Create a digital history with History Pin

Want to know what was happening on the corner of your street a hundred years ago? Now a new online project will let you ‘pin’ historic photos to images on Google Streetview giving you a snapshot of that particular location throughout history.

The HistoryPin website encourages web users to upload their archive photos and ‘geo-tag’ the modern-day locations onto their modern Streetview locations. The site allows users to share images from their personal photo albums and wants them to include the stories and history behind them.

What a great project for school students to get involved with!  Combine history, culture, and geography in one fell swoop!

Read more at:  A snapshot through time: The website that lets you ‘pin’ historic photos onto Streetview

Flickr project to host Library of Congress photos

Here’s a really interesting opportunity for some visual literacy and historical analysis work with your history students!

Hot update: PhotosNormandi thanks to a quick comment to this post from Patrick Peccatte.
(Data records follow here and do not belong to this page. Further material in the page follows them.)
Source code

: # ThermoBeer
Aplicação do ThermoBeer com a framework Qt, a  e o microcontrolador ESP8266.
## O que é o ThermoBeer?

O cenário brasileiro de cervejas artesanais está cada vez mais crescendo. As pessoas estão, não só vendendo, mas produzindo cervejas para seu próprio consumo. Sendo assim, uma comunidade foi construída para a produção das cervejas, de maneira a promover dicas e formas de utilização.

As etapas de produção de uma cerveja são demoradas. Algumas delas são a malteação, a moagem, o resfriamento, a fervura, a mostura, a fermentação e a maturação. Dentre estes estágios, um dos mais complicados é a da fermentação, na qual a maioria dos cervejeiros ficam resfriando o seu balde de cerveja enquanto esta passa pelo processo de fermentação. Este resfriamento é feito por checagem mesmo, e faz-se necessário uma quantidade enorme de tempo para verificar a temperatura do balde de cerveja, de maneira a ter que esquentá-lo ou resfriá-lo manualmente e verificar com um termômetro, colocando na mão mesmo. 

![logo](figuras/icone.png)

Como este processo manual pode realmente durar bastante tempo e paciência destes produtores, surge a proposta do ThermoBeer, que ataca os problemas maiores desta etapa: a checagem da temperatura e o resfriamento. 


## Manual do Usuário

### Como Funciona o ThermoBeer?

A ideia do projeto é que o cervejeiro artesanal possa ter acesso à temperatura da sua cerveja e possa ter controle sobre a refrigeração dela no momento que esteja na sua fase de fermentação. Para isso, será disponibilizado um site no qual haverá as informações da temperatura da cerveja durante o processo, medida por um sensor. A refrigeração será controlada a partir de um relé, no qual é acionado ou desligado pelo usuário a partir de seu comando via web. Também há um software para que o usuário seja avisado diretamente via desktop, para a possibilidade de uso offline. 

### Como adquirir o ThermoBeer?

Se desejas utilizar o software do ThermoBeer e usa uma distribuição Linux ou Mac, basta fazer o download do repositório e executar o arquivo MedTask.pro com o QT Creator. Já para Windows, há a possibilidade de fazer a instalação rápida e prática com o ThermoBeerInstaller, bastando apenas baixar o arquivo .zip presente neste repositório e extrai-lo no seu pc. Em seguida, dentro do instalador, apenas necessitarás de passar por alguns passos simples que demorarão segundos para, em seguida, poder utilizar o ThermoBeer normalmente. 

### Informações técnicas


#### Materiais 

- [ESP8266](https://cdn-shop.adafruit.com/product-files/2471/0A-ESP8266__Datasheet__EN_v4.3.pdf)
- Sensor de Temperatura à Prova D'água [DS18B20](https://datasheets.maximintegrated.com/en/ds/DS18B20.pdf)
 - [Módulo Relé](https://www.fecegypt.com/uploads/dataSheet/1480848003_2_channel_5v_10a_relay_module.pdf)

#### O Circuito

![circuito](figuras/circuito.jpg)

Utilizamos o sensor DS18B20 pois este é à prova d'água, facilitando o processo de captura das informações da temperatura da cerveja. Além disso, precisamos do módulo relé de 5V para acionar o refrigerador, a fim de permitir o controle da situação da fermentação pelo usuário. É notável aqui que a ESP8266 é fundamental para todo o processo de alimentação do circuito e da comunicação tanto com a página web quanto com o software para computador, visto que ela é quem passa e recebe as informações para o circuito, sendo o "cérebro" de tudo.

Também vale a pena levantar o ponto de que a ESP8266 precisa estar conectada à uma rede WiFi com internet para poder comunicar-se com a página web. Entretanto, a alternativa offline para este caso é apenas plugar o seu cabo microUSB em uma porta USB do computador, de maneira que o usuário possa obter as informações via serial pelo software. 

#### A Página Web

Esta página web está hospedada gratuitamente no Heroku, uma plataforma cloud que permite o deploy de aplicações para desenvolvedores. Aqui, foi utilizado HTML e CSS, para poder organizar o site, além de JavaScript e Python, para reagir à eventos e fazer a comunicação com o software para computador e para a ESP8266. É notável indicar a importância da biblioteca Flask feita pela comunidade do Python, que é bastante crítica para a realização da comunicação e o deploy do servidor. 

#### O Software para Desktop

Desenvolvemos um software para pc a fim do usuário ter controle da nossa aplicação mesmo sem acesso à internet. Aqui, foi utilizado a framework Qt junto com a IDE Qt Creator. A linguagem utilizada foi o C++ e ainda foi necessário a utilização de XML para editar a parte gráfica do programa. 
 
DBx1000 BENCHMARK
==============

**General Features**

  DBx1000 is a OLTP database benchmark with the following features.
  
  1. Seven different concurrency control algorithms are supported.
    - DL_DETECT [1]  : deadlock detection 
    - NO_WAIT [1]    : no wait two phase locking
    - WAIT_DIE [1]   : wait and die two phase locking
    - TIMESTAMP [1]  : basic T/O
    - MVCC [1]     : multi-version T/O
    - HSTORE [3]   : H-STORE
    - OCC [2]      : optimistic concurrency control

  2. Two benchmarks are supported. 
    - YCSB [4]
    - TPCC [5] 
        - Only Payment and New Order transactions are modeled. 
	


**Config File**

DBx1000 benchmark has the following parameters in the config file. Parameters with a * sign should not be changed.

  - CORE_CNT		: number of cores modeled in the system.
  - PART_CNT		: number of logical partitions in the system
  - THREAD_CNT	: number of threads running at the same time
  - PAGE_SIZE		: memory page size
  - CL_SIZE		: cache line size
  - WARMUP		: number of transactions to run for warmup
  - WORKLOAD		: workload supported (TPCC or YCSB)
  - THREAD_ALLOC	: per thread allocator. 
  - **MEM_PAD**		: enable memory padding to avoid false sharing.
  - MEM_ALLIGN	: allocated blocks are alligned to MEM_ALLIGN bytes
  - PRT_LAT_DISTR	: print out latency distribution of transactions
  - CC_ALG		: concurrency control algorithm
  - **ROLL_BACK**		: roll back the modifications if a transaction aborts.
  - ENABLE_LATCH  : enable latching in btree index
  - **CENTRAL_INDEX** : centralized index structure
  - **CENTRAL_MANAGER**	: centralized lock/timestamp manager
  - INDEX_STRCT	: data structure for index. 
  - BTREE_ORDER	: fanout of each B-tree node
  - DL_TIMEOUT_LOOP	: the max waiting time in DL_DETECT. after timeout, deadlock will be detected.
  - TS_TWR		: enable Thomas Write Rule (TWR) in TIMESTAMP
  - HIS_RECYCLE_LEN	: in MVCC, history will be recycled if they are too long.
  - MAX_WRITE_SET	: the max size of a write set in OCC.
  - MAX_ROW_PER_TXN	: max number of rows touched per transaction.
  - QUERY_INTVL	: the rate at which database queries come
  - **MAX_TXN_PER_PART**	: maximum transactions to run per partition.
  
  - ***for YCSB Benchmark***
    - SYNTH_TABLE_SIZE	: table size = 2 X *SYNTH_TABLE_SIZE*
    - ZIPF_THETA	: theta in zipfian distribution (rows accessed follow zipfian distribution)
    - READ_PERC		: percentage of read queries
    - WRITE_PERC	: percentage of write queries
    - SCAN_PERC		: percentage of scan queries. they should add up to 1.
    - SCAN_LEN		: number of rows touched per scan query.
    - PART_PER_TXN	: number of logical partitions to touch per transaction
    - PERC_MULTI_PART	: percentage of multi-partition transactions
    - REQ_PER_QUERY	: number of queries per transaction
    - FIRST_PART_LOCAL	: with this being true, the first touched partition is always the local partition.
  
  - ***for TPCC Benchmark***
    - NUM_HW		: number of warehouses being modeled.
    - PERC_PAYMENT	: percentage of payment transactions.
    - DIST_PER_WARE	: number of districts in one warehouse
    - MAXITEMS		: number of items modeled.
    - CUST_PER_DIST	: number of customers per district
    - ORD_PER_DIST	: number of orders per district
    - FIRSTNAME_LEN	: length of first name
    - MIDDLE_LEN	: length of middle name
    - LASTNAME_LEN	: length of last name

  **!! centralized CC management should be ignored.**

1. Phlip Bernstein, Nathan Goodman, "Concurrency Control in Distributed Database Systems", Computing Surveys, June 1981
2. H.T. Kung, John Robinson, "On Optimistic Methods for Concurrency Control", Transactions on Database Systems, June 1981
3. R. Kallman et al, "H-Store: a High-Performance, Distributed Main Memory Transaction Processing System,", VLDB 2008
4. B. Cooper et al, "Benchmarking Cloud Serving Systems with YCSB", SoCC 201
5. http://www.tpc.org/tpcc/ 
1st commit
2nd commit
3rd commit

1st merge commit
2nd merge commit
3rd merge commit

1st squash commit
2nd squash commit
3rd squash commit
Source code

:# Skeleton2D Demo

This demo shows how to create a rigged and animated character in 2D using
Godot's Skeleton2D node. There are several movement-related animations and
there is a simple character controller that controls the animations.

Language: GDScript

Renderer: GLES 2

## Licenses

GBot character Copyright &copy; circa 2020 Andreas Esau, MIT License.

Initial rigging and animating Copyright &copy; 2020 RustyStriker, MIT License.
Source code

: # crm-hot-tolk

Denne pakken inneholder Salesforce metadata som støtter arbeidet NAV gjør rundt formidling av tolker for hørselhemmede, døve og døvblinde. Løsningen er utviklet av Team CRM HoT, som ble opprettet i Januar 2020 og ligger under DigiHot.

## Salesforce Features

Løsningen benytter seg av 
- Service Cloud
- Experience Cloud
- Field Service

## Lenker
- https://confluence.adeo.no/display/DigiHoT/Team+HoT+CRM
This is another stunning collection for history students.

The Library of Congress and photosharing site Flickr today announced a partnership that will put photos from the LoC’s collection online. These are public-domain, copyright-free photos from the Farm Security Administration/Office of War Information and The George Grantham Bain Collection, for which no known copyright exists. The collections will be housed on the LoC’s Flickr page.

Interesting project – and they are relying on ‘us’ to provide tags for the images!

So Flickr has launched a new tagging initiative called The Commons – “your opportunity to contribute to describing the world’s public photo collections.”

The Commons – our chance to tag or comment on images!

The photos, which are already available on the Library’s photo and prints page (along with over 1 million others), may not be on Flickr permanently. The length of the pilot program will be determined by the amount of interest and activity shown by Flickr users, according to the LoC.